Semua telah berkumpul di lapangan, salah satu dewan guru akan mengumumkan siapa-siapa yang menjadi juara. Semua kelas hampir selesai diumumkan, tepat pada kelas 6 B, diumumkan bahwa yang menjadi juara-juara dikelasnya yaitu Jaya, Reno dan Sela.
“Ibu ucapkan selamat kepada sang juara di kelas 6 B, semoga yang belum maju saat ini, kelak bisa jadi sang juara disekolah barunya,”
Tundukkan wajah dan palingkan harapan. Mungkin ini hanya harapan saya yang wujudnya adalah mimpi semata. Tuhan, jika saat ini saja Saya tidak bisa maju, apakah nanti ditempat baru saya berguna?
“Rey, tetap semangat dan selalu sabar ya. Kemenangan itu bukan hanya menjadi sang juara di kelas, tapi seberapa bermanfaat kita bagi kehidupan sekitar. Saya tahu kamu adalah anak yang berbakat. Bukan tentang ilmu, tapi tentang hidup,” kata Jaya menyemangati Rey yang sedang berduka untuk kesekian kalinya.
Tanpa kata saya meninggalkan Jaya. Hati begitu perih, dia tidak tahu bahwa saya sangat berharap ada diposisi dia. Dia tidak tahu seberapa besar harapan saya. Dia hanya bisa berkata “sabar, sabar dan sabar”.
Akhirnya semua murid kelas 6 lulus dan melanjutkan sekolah kejenjang yang lebih tinggi. Jaya seorang sahabat yang aku kenal, sekolah di luar kota, akibat pekerjaan orangtuanya yang harus berpindah tempat.
Saya sedih dan selalu teringat dengan Jaya, jika nanti saya tidak bisa maju di sekolah baru ini, siapa yang akan menyemangati? Pikiran saya buyar ketika ada tangan yang menepuk bahu dengan sedikit keras.
“Kamu tidak mau mengikuti wawancara di atas Rey?” Tanya Syifa heran melihat Rey yang sering termenung.
“Percuma saya ikut wawancara, acara itu hanya khusus untuk orang-orang berbakat, tidak seperti saya yang hanya diam tanpa prestasi,”
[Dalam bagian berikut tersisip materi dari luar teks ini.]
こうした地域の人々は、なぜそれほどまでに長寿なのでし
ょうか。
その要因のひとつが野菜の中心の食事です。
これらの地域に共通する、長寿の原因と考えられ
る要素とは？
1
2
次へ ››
“Kamu yakin tidak memiliki prestasi?, bukankah kamu berbakat dalam memimpin? Kamu kan selalu jadi ketua kelas sewaktu SD, cobalah Rey, ini bukan soal prestasi atau sang juara, tapi siapa yang mampu berada diposisi itu, come on Rey, ayolah!”
Akhirnya Rey berani mengikuti wawacara, walaupun dia ikhlas apa hasil akhir yang akan diterimanya, karena setiap dia meminta, tak kunjung nyata. Seminggu setelah wawancara hasil pengumuman wawancara di pajang di mading.
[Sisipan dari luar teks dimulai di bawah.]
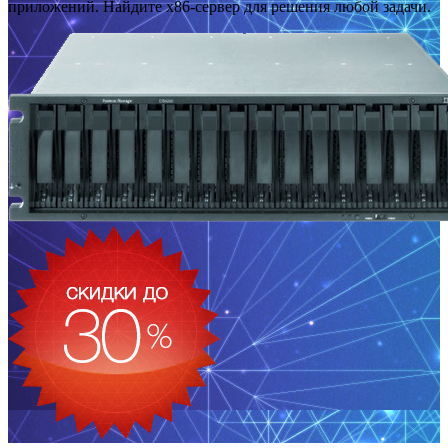
приложений. Найдите x86-сервер для решения любой задачи.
“Kamu saja Syif yang melihat hasilnya, saya mau cari angin dulu,”
“Aneh, hasil pengumuman keluar, bukannya dilihat malah angin yang dicari, come on Rey, kita lihat hasilnya,” mata saya sangat malas bertatapan dengan hasil itu.
“Rey”
“Syifa, sakit tau, dari dulu suka nepuk pundak saya, keras sekali,”
“Iya maaf. Ini Rey, kamu jadi pemimpin utama (Pradana) di ikatan pramuka antar sekolah SMP se-kabupaten, saya sangat kaget. Ternyata bakat kamu luar biasa,”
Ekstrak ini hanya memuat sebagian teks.